BRIEF: Lines holding the string "Liver" are the ones to copy; find them all in the data.

Start of TASK MATERIAL

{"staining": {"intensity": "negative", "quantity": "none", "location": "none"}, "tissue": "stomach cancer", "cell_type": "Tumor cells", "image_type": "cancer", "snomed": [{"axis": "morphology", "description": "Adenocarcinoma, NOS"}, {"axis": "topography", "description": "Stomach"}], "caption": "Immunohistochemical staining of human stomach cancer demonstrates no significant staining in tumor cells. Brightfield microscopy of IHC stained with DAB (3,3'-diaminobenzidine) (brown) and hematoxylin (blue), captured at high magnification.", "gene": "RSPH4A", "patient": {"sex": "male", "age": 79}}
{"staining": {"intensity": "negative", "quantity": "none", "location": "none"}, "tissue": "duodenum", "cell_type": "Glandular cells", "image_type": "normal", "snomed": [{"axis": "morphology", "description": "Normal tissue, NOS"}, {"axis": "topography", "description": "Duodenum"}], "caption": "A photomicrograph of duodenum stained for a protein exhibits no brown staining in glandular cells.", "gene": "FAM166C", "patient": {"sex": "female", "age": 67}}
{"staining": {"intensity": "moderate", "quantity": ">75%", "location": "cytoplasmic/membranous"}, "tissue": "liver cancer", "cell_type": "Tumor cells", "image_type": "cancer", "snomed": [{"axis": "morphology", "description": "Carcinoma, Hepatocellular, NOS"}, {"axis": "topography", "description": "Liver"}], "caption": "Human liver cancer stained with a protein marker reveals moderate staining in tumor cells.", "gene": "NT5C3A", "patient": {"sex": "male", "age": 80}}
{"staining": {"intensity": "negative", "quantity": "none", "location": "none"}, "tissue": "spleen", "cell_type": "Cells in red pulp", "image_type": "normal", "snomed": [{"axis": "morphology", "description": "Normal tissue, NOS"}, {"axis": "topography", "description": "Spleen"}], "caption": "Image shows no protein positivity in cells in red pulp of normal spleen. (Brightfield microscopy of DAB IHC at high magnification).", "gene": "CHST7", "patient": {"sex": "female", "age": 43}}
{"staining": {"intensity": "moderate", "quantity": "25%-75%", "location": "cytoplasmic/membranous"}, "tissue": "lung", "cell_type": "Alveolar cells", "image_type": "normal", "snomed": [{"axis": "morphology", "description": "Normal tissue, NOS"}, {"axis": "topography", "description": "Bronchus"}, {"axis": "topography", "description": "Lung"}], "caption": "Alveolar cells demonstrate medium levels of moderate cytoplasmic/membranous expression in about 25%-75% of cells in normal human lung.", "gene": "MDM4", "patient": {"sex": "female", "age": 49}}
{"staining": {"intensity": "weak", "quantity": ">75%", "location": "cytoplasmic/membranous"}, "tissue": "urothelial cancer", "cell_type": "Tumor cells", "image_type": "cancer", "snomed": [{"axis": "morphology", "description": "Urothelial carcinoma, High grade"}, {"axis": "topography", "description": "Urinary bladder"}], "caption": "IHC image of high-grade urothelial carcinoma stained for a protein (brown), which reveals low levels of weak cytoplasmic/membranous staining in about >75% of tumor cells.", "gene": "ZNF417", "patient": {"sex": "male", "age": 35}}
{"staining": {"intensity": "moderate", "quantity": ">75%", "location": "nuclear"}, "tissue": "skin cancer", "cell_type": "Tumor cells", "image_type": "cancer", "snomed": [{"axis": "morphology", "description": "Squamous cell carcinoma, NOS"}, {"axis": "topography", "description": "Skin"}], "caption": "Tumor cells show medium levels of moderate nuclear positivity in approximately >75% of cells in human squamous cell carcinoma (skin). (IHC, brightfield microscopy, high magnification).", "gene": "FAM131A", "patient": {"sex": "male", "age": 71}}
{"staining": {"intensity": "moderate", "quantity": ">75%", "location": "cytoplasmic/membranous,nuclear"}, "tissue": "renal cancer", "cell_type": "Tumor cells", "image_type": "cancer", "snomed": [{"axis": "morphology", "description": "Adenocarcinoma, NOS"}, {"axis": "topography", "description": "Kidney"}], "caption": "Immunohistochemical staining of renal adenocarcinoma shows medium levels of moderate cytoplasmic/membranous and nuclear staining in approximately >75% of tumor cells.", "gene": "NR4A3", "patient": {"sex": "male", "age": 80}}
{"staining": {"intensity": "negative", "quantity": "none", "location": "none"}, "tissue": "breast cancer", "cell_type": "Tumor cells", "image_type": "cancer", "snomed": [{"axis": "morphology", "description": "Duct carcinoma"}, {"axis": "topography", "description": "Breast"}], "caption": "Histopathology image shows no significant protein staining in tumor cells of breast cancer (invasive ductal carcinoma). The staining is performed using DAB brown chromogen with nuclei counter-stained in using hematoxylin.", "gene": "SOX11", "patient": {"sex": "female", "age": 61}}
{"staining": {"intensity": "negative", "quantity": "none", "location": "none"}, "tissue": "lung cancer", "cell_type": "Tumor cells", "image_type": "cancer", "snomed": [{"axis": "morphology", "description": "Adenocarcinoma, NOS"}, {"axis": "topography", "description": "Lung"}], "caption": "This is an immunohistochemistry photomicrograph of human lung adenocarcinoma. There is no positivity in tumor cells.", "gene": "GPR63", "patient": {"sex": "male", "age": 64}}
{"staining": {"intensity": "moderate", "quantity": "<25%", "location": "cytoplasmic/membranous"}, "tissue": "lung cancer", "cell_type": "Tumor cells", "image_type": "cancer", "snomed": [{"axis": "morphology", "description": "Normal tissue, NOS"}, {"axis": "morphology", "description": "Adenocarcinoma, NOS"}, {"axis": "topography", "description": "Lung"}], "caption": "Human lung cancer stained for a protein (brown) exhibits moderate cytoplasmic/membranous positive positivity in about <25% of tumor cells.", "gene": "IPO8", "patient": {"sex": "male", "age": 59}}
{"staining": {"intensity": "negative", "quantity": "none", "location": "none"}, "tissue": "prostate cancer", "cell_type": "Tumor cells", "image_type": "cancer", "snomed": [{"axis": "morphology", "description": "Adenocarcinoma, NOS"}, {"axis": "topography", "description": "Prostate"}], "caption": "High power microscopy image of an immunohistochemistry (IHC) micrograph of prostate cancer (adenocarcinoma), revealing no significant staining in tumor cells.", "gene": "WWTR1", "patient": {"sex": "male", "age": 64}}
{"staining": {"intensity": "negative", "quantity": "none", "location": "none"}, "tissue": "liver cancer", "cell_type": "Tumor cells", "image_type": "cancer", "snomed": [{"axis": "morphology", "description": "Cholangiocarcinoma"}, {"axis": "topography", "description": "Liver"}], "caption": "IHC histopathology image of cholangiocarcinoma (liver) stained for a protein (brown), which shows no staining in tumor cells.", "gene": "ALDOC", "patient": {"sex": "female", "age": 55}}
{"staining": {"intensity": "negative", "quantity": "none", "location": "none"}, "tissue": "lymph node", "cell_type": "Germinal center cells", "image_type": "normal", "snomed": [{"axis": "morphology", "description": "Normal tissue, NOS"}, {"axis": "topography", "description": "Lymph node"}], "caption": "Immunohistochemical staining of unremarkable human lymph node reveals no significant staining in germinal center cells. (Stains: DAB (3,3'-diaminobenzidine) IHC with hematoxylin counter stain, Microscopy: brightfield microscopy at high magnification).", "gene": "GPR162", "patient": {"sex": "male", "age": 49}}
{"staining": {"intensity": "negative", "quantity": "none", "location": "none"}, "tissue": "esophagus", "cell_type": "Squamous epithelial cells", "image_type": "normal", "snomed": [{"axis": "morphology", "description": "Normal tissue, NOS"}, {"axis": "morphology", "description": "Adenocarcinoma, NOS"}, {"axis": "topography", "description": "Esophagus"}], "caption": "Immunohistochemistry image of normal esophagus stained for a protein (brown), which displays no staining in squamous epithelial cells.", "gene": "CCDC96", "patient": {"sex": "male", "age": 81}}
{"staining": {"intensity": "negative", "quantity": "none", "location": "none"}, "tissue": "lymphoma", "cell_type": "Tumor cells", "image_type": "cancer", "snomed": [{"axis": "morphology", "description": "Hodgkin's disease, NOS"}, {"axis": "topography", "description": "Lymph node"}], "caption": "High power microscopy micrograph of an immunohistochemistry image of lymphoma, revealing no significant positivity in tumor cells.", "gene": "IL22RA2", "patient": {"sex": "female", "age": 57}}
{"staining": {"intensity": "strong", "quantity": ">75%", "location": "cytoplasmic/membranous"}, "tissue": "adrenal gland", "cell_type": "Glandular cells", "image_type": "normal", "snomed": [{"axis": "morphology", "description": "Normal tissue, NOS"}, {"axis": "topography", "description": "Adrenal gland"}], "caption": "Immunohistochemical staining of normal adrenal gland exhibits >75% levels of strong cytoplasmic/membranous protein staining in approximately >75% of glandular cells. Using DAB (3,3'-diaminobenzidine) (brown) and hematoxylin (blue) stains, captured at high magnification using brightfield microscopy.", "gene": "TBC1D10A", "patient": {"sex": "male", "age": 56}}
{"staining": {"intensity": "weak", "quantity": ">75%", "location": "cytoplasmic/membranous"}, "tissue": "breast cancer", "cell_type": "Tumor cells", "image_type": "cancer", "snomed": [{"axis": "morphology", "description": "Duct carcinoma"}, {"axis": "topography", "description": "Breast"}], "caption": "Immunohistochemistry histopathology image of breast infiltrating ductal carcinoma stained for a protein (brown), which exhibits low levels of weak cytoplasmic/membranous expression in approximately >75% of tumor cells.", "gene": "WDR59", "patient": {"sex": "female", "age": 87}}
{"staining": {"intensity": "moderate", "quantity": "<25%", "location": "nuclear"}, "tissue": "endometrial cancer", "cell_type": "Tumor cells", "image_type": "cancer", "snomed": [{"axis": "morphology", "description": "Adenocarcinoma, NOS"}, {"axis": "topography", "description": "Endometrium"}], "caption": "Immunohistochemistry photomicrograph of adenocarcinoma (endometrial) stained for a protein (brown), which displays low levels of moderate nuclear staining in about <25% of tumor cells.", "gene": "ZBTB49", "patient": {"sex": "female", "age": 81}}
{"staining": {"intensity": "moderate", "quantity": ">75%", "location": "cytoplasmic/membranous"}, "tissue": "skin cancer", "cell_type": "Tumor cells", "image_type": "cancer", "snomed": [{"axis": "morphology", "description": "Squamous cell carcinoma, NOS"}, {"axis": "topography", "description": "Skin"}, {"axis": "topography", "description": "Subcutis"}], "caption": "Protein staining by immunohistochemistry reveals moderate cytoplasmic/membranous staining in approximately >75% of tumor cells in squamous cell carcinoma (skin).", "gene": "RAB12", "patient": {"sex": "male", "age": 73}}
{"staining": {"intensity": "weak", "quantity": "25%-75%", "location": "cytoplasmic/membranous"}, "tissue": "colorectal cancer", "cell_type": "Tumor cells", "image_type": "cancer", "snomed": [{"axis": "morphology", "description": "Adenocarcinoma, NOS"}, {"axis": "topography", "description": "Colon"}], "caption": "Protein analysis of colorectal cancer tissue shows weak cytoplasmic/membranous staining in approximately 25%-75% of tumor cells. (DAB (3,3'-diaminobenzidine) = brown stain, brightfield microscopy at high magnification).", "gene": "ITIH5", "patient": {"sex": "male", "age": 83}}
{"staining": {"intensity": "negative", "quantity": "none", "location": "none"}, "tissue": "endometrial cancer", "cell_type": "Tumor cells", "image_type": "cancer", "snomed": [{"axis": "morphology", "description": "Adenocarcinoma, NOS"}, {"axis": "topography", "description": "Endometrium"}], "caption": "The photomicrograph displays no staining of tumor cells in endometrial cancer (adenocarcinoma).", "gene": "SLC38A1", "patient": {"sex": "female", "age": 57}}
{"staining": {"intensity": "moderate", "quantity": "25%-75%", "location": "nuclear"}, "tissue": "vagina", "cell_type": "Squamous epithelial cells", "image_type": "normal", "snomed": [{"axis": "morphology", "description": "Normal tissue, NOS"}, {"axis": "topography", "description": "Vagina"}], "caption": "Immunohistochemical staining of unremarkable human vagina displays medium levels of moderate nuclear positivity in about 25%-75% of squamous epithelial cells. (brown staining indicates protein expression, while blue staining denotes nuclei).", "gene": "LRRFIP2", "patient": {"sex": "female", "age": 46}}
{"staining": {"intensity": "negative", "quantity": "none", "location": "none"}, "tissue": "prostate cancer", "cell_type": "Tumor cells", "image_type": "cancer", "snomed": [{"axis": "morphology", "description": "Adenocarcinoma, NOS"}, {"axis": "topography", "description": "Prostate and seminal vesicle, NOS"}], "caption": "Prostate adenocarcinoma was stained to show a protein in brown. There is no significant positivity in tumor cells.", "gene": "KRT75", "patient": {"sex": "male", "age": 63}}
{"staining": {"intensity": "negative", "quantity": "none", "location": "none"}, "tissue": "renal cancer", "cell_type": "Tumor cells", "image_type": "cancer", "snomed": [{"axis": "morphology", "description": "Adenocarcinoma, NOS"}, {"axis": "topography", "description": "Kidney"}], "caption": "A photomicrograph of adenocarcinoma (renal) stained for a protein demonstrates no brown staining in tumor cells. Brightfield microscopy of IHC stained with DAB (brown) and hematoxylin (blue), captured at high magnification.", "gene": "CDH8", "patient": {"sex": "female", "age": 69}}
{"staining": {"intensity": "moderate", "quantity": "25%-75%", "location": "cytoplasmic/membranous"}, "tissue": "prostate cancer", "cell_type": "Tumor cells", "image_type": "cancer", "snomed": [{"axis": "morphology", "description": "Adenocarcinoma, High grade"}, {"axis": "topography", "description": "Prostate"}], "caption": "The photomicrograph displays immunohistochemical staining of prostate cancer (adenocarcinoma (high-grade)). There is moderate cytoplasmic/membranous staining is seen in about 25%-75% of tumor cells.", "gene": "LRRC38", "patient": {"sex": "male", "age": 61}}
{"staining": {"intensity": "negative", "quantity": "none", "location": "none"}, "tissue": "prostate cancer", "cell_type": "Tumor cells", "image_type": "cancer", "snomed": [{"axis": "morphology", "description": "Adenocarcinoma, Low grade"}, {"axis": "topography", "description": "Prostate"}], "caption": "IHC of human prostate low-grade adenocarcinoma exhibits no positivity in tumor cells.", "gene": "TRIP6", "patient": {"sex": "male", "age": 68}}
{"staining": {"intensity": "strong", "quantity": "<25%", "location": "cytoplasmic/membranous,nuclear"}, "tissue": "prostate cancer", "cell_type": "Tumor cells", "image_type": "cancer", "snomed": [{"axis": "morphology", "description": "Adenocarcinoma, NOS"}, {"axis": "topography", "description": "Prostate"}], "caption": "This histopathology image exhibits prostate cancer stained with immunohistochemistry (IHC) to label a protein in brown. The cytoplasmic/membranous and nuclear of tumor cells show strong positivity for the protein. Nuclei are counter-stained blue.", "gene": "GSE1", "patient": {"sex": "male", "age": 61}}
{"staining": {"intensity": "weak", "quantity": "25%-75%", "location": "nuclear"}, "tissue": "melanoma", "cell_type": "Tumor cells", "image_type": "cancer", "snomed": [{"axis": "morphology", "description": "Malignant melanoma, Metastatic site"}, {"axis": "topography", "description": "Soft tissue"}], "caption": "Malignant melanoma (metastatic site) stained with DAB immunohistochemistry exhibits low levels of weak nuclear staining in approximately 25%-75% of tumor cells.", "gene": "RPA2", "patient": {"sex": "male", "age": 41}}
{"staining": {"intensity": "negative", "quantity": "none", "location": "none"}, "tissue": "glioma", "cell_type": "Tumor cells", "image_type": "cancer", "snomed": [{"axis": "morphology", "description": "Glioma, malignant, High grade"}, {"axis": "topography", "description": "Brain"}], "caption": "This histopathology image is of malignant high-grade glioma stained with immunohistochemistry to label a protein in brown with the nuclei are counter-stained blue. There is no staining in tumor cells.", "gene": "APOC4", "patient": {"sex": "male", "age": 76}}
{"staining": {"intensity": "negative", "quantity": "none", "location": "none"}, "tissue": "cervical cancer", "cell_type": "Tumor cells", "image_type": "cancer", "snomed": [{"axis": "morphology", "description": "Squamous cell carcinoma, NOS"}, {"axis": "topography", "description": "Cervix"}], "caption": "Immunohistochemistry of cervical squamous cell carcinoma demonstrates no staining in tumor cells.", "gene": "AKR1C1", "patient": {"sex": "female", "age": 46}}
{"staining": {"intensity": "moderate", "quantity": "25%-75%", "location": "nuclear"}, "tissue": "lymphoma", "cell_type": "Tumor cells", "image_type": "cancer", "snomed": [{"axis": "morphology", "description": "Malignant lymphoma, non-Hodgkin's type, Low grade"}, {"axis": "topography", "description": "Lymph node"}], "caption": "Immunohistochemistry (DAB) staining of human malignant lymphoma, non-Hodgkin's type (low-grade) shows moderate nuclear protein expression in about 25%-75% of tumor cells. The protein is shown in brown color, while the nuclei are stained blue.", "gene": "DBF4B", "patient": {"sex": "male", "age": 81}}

End of TASK MATERIAL

OUTPUT:
{"staining": {"intensity": "moderate", "quantity": ">75%", "location": "cytoplasmic/membranous"}, "tissue": "liver cancer", "cell_type": "Tumor cells", "image_type": "cancer", "snomed": [{"axis": "morphology", "description": "Carcinoma, Hepatocellular, NOS"}, {"axis": "topography", "description": "Liver"}], "caption": "Human liver cancer stained with a protein marker reveals moderate staining in tumor cells.", "gene": "NT5C3A", "patient": {"sex": "male", "age": 80}}
{"staining": {"intensity": "negative", "quantity": "none", "location": "none"}, "tissue": "liver cancer", "cell_type": "Tumor cells", "image_type": "cancer", "snomed": [{"axis": "morphology", "description": "Cholangiocarcinoma"}, {"axis": "topography", "description": "Liver"}], "caption": "IHC histopathology image of cholangiocarcinoma (liver) stained for a protein (brown), which shows no staining in tumor cells.", "gene": "ALDOC", "patient": {"sex": "female", "age": 55}}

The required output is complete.